What was it like to be a part of anime fandom at the time? Again, I was pretty isolated from anime fandom at large, but among my very small anime-inclined IRL friend group and my social circles online (primarily tumblr) there was a lot going on! My IRL friends would goof around, singing “Caramelldansen” and doing the accompanying dance, do impressions of Hetalia characters, and I think even did cosplay, whereas the fans I hung around online were mostly fanfic writers—I read so many Hetalia AUs I wouldn’t even know where to start describing them! Although I primarily hung around on tumblr, Livejournal and FFN [Fanfiction.net] were still fairly active, and ao3 [Archive of our Own] was active, but more exclusive than it is now.

You seem to have had a lot of IRL anime-fan friends. Did you meet them because of anime? Or were they into anime already and got you into it? Oh I wouldn’t say a lot, I had like, six friends total and three of them were into anime in some capacity—although I did admittedly go to a couple meetings of my high school anime club. They got me into Hetalia (and then moved on to Homestuck fairly quickly) but I was so excited by the idea of nations as people and all the amazing fic I found that I just got hooked on that fandom. The anime club may have introduced me to some series, too (Ouran?) but I don’t have very strong memories of it.

Did you write fanfic yourself? I have posted one fanfic in my entire time in fandom (which technically was supposed to be chapter 1 of an ongoing fic, but the rest of the fic just…never happened.) It was a genderswapped Hetalia high school AU with Spain/South Italy and FWB!Spain/France. It didn’t get much response, although I do think my friends read it and liked it; it wasn’t great, but it also wasn’t terrible, and looking back it was kind of delightful that those were my, uh, artistic priorities. I’ve drafted a few other half-finished fics, one for My Hero Academia and one for Yuri!!! on Ice most recently, but I’ve never published anything else.

Was the Internet a part of fandom at the time? Yes, the internet was a huge part of my fandom experience. There was an anime club at my high school that I had some friends in and sometimes spent time at, but I primarily got to know other fans through the internet.

Do you still know the friends you made when you were getting into anime? I do still know quite a few of my online friends! I actually met my best friend of six years on tumblr because of their France/Canada ficlets. I’m only super close with them out of all the people I talked to during that period, but several of us do still follow each other on twitter.

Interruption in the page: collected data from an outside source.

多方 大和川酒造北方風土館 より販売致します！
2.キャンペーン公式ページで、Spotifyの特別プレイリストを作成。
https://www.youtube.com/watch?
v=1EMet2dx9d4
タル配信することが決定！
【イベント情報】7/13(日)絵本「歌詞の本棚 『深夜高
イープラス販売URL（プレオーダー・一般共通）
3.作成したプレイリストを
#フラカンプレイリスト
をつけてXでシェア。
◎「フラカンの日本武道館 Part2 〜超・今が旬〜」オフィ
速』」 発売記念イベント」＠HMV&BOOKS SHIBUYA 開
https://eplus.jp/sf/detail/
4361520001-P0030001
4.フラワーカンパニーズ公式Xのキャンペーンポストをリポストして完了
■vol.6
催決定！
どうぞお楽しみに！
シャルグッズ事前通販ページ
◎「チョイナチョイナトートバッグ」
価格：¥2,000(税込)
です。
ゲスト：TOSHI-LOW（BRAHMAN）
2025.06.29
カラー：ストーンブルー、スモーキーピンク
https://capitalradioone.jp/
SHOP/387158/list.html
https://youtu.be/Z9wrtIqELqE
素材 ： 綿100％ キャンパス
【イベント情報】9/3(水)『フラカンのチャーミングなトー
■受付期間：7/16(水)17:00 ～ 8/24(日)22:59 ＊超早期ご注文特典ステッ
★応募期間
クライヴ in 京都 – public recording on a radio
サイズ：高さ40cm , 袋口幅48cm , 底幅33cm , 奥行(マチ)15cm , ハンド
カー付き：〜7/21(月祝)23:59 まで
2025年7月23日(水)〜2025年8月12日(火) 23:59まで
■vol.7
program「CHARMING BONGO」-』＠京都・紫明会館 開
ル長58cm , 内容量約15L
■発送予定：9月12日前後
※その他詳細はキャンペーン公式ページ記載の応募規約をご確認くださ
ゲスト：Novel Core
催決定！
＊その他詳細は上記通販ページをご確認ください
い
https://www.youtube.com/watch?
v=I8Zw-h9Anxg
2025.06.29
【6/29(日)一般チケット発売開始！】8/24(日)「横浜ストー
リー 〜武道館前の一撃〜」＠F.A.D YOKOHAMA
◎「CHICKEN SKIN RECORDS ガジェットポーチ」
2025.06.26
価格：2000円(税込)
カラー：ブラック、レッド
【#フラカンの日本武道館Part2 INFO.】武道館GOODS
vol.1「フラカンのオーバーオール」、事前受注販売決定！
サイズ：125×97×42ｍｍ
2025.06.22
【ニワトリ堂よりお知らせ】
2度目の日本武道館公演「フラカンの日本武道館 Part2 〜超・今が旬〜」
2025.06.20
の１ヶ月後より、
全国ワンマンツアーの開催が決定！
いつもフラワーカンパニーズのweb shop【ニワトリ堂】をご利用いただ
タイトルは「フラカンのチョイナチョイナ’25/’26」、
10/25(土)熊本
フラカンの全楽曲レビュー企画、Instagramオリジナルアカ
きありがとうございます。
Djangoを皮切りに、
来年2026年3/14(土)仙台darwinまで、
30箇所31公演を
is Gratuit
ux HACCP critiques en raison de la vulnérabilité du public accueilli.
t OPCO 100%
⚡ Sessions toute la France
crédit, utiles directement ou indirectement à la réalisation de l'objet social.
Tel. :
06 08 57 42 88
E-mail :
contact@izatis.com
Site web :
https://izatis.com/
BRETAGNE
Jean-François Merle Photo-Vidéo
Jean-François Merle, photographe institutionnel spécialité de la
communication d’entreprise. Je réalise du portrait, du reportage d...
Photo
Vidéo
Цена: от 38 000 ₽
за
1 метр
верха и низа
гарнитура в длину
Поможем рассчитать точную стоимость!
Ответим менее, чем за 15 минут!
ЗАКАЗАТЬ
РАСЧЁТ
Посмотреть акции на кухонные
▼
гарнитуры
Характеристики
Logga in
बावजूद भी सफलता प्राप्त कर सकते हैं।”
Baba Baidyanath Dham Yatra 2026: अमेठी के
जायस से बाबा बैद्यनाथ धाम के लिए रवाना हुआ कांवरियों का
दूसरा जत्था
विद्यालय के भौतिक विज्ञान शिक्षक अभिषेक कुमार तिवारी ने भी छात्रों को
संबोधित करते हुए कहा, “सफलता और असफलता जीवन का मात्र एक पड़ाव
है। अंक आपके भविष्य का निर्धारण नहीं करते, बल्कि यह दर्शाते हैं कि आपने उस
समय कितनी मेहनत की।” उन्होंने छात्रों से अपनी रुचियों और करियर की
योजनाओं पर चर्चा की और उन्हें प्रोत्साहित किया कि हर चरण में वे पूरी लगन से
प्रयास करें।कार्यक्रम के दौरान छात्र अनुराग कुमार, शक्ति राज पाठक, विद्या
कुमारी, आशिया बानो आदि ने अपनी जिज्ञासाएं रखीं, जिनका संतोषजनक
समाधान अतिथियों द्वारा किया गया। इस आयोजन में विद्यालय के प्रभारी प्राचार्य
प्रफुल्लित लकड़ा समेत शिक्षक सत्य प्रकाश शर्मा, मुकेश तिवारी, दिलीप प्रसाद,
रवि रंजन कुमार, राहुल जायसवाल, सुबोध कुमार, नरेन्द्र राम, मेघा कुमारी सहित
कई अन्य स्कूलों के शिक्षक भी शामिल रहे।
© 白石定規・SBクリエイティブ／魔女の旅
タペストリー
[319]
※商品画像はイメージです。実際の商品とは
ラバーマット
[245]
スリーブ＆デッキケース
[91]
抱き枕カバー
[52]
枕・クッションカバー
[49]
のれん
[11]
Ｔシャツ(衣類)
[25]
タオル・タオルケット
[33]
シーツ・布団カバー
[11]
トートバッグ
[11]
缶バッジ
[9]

Do you remember your first convention? I still haven’t been to an anime convention, actually! In high school I was too geographically isolated and in college I was too broke. Hopefully I’ll get to go to one in the next couple years.

For you, what’s the biggest contrast between anime fandom then and anime fandom today? I think there are still a lot of similarities depending on where you look, and many of the differences in my fandom experience now as opposed to when I was in high school are just the result of being older and knowing different people. That said, I do think something that’s changed is that fandom is kind of undergoing a crisis of ethics right now–there’s a lot of conversation happening about artists’ rights (both fanartists and anime creators), social justice, callout culture, how minors/teenagers should be treated and what they should be exposed to in fandom, etc. These conversations can be incredibly frustrating and exhausting, and there are definitely times where I get defensive of my tastes and want to be like ‘please shut up and leave me alone,’ but ultimately I think talking about this issues (as well as how to talk about these issues) is better than engaging with fandom uncritically and letting the ethics and sexual politics of what we create and enjoy as fans go unquestioned.